The piece is laced with facts designed to shock the audience and make us think. Good theatre is usually well researched. Splintered is on a different level, with most of the show informed by interviews with queer women about their lived experiences in the Caribbean. That authenticity powers the more surreal satirical moments, serving to give the actors the right to go over the top and make us laugh. The show asks some uncomfortable questions and while the actors insist they’re not trying to make us feel uncomfortable, the effect is achieved nonetheless. Why is it that we all know the lyrics to Sean Paul hit songs but don’t take an interest in the origin stories of carnival, or the history behind the naming of West India Docks in London?
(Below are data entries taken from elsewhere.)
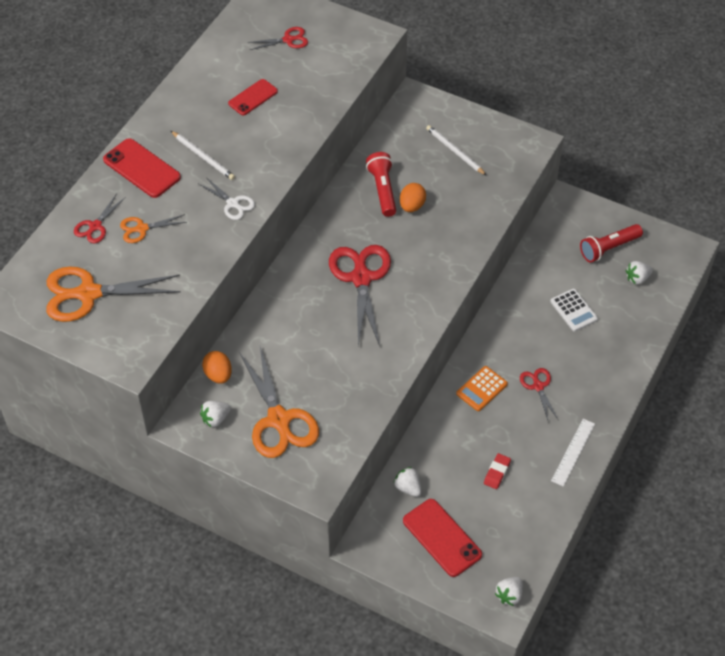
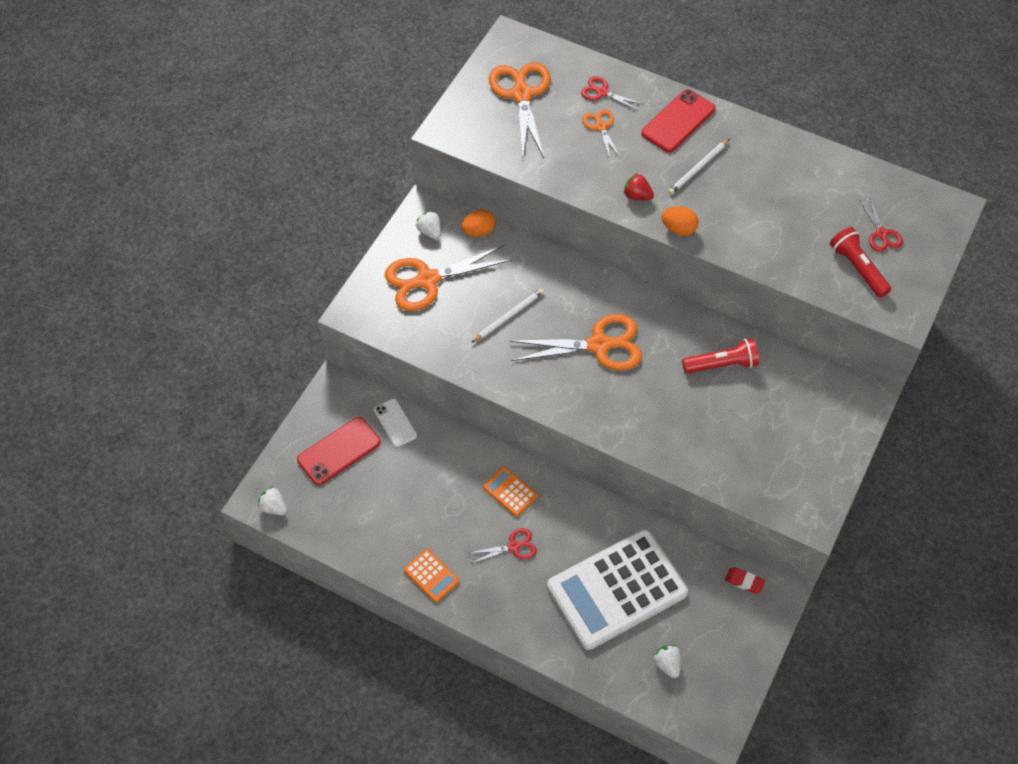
camera: 90 degrees right, 5 degrees up
white scissors [199,177,255,220] -> red strawberry [624,173,654,200]
red phone [228,79,278,115] -> none
red scissors [329,245,391,346] -> orange scissors [510,314,642,371]
white strawberry [393,467,421,497] -> white phone [374,399,417,447]
orange egg [400,183,426,212] -> orange egg moved to [662,206,699,236]
white pencil [426,125,487,176] -> white pencil moved to [471,288,544,343]
red eraser [484,453,511,489] -> red eraser moved to [725,568,766,594]
white calculator [550,289,598,331] -> white calculator [547,529,688,650], size x2.42
white ruler [551,419,595,486] -> orange calculator [404,549,460,603]
red flashlight [580,224,643,262] -> red flashlight moved to [830,227,891,298]

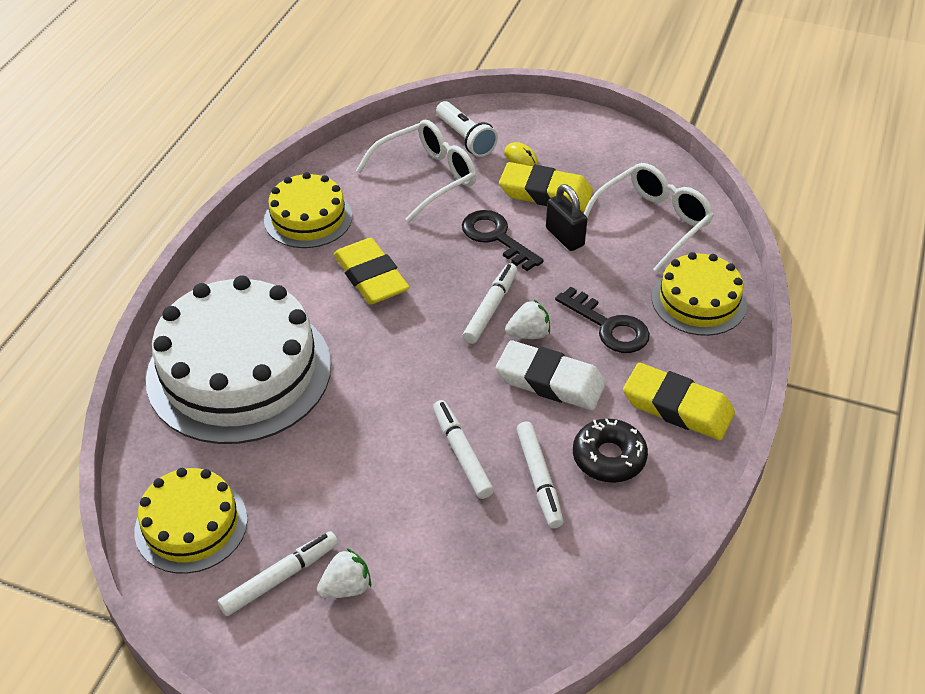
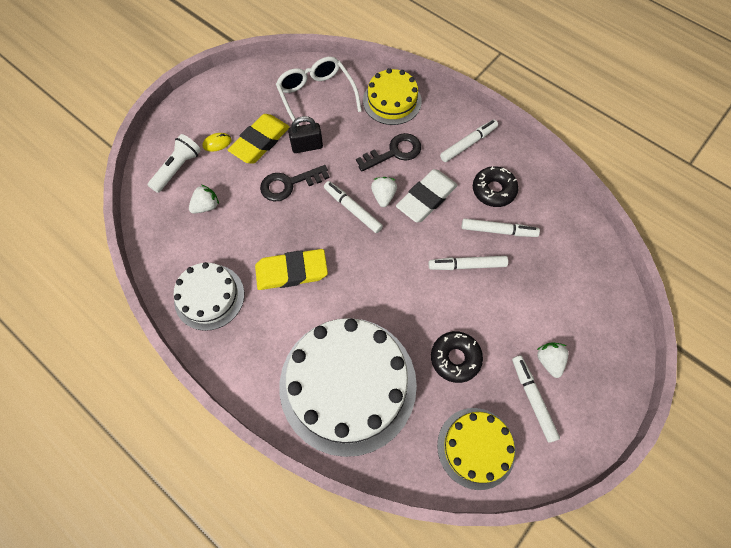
camera: 70 degrees left, 20 degrees up
yellow cake [264,172,352,248] -> white cake [174,262,244,331]
white glasses [356,120,476,222] -> white strawberry [189,185,219,214]
white flashlight [436,101,498,157] -> white flashlight turned 45 degrees counterclockwise [148,134,201,193]
yellow eraser [623,363,735,440] -> white marker [440,120,498,162]
none -> black donut [431,331,483,383]

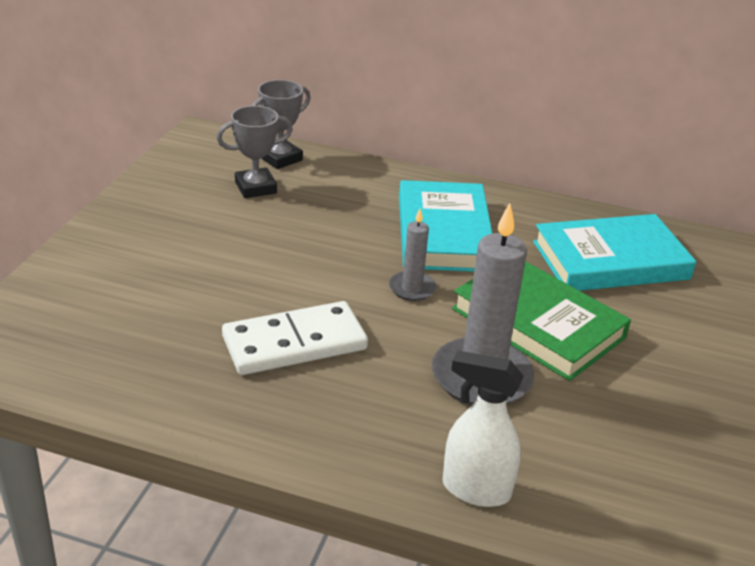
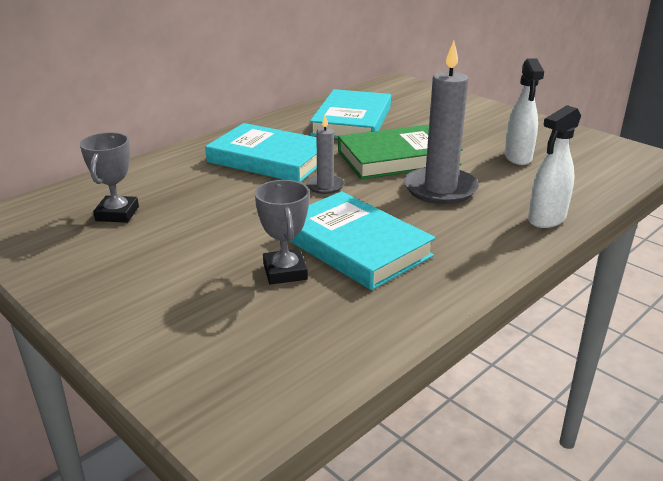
camera: 60 degrees left, 5 degrees down
white domino [222,301,368,375] -> turquoise book [291,191,436,290]
grey trophy [252,80,311,169] -> grey trophy moved to [255,180,309,284]
none -> white spray bottle [504,59,544,165]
If it sounds as though this review is waxing lyrical about the quality of the writing, it’s about to get a whole lot waxier in here – because the performances are just as strong. A triple-hander, the show is stewarded by Charlotte Dowding, Nicholle Cherrie, and Yolanda Ovide. Each plays multiple characters and have their turn at playing MC. There is an authority in this ensemble which permeates every scene. It feels as though this is three friends having the time of their life. The last time I saw Dowding was at Pleasance in Dumbledore Is So Gay – it’s a delight to see them in their element here providing plentiful laughs, plus some of the more poignant moments (their touching and believable portrayal of a gay woman at school in love with their straight friend). Ovide has a mischievous glint in their eye and an infectious grin which materialised every time they interacted with the audience. Cherrie and Ovide share the stand-out scene in the entire piece, both captivating in an interaction between a mother and daughter, the daughter coming out as bisexual. Shout out to Cherrie’s hilarious (and low key scary) priest character too, I will be remembering that nonsense for a very long time indeed.
Splintered is a celebration with a social conscious. It represents a remarkably underrepresented set of stories in an accessible way which will entertain and challenge audiences. With clever storytelling mechanics the cabaret style show gives power to those watching in allowing them to laugh at pretty horrible stuff and in return its cast earn the right to educate. It asks all the right questions and communicates some tough observations. With expertly crafted movement, some beautifully sensitive intimacy direction, an appropriately glitzy lighting design, and a bashfully enthusiastic sound design, the show is complete.
While it might not be obviously hopeful – the hope is there if you look hard enough – Splintered is packed full of queer joy. While there is a lot of great queer theatre out there at the moment (looking at you No I.D, SAP, and Sugar Coat), no such theatre represents people from the Caribbean. Splintered achieves that but so much more besides. It is 75 minutes which will leave you grinning ear to ear and bopping up and down to its pulsating soundtrack long after the curtain falls. Go and see it – you won’t regret it.